*** Dataset entries ***

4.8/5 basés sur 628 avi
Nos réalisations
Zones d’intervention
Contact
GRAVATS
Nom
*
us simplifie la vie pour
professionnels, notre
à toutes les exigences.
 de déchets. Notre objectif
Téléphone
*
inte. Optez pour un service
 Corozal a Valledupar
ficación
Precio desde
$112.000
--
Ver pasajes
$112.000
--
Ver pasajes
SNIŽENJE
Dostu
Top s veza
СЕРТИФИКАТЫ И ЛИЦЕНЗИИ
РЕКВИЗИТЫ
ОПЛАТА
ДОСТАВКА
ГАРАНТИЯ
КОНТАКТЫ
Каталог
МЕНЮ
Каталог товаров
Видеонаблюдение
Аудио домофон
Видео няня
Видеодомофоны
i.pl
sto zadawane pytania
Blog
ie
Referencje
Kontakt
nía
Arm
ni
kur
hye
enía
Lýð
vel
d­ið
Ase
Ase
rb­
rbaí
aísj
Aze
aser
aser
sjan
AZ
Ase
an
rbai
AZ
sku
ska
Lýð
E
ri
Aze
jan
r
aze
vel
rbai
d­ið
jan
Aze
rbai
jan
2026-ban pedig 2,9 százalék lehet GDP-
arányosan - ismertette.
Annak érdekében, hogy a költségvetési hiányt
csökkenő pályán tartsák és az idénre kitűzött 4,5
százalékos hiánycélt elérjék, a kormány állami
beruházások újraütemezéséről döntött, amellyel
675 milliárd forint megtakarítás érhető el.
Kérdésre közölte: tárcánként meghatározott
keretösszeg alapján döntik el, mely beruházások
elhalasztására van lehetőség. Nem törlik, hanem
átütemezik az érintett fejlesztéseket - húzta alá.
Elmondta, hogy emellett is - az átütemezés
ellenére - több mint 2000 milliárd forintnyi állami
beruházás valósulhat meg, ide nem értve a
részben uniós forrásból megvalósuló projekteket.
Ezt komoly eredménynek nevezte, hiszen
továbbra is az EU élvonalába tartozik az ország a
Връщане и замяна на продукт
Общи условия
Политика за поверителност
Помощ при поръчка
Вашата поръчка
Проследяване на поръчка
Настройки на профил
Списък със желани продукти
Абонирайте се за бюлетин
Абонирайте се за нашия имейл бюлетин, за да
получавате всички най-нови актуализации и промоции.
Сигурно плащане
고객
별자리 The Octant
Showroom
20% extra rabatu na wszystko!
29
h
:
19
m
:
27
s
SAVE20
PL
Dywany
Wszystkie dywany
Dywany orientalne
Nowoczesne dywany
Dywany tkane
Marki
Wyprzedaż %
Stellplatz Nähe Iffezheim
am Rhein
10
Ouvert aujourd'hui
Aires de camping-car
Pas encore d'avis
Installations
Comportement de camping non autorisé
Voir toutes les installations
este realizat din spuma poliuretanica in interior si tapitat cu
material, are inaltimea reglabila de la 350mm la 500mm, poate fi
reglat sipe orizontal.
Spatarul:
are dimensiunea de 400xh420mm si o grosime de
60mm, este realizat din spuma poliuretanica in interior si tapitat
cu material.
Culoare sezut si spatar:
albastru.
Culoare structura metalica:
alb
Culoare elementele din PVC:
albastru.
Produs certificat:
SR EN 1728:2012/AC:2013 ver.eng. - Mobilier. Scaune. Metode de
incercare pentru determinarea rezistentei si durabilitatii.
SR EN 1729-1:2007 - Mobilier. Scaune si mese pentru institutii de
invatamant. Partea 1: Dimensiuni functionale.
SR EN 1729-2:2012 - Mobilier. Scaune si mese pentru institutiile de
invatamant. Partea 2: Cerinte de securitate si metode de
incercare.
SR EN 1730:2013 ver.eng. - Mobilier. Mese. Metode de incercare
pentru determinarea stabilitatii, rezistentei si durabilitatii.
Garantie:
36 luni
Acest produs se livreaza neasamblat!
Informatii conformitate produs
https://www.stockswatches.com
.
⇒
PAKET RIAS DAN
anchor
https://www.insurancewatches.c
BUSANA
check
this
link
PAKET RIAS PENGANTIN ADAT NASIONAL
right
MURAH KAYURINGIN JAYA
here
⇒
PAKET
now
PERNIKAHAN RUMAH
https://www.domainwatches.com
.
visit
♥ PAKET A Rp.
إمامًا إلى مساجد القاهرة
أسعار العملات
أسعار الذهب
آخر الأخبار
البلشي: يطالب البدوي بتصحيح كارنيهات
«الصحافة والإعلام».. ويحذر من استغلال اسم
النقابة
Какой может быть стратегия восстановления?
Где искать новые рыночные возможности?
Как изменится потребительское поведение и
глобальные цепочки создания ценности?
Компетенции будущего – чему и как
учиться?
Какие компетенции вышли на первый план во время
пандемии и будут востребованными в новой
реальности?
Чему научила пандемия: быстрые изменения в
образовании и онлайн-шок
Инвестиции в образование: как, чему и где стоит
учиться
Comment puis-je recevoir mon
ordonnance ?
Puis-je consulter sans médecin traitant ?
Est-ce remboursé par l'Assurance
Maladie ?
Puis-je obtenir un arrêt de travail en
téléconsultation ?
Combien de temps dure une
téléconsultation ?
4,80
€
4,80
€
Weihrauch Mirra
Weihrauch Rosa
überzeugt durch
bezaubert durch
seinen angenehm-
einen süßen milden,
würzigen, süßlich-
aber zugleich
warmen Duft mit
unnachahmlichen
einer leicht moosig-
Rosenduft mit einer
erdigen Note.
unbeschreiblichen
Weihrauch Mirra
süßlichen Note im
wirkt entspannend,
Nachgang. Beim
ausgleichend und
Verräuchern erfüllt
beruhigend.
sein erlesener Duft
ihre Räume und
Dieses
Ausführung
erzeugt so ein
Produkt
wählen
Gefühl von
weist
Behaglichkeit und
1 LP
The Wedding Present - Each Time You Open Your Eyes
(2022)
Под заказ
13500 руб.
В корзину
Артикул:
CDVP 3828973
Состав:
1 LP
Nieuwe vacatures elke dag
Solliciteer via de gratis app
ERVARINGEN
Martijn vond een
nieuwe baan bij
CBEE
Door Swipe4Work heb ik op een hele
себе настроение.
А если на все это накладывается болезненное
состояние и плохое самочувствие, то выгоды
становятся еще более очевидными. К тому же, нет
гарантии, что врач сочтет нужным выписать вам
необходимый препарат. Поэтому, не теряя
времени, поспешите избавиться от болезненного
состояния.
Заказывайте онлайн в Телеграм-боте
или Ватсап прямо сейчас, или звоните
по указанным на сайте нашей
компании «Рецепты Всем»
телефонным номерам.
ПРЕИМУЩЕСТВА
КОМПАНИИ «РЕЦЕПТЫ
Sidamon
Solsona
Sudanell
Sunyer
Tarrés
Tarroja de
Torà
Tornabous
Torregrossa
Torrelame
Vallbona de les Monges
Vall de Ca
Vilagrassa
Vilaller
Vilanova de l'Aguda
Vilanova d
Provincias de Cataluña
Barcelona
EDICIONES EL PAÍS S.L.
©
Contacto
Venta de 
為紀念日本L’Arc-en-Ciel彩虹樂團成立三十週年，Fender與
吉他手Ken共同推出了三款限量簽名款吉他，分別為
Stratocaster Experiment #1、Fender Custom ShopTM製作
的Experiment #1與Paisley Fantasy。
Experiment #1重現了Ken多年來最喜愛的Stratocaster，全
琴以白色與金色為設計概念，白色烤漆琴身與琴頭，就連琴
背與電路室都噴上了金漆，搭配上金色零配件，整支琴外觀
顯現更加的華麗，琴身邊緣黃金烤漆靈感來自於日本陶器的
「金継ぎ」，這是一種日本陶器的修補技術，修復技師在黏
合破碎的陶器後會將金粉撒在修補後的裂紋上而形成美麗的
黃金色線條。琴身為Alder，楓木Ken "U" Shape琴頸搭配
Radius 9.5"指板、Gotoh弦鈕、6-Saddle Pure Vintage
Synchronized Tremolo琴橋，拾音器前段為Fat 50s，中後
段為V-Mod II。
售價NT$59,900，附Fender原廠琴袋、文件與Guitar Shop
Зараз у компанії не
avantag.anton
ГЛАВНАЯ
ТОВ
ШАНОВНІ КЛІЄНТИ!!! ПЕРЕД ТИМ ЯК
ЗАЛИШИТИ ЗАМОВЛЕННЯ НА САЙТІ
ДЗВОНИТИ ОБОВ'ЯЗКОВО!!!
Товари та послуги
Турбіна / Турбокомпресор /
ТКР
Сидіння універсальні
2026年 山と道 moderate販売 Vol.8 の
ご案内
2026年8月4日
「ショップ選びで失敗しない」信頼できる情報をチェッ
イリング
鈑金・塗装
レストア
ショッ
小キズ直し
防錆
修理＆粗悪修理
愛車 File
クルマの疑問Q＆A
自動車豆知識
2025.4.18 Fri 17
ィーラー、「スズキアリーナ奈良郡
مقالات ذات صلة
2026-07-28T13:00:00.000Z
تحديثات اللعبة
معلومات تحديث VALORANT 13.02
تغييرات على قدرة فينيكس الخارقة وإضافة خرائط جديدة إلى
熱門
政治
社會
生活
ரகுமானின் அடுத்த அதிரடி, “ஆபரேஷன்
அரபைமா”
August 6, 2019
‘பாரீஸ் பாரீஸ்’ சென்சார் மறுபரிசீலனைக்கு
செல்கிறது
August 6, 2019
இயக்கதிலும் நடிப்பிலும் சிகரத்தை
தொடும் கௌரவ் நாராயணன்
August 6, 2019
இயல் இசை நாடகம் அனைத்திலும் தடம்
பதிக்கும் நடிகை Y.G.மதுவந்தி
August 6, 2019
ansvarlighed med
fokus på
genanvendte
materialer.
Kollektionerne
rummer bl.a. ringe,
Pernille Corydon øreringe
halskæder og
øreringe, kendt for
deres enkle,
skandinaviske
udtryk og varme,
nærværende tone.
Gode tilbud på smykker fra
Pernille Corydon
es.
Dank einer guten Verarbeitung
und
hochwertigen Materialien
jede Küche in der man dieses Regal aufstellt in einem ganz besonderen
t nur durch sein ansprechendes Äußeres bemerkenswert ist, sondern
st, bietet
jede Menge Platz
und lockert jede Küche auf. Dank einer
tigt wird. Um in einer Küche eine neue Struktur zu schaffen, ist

*** End of Dataset entries ***

→ **Try it**: Show every line in the records above that contains the word "https".

→ **Expected output**:
https://www.stockswatches.com
https://www.insurancewatches.c
https://www.domainwatches.com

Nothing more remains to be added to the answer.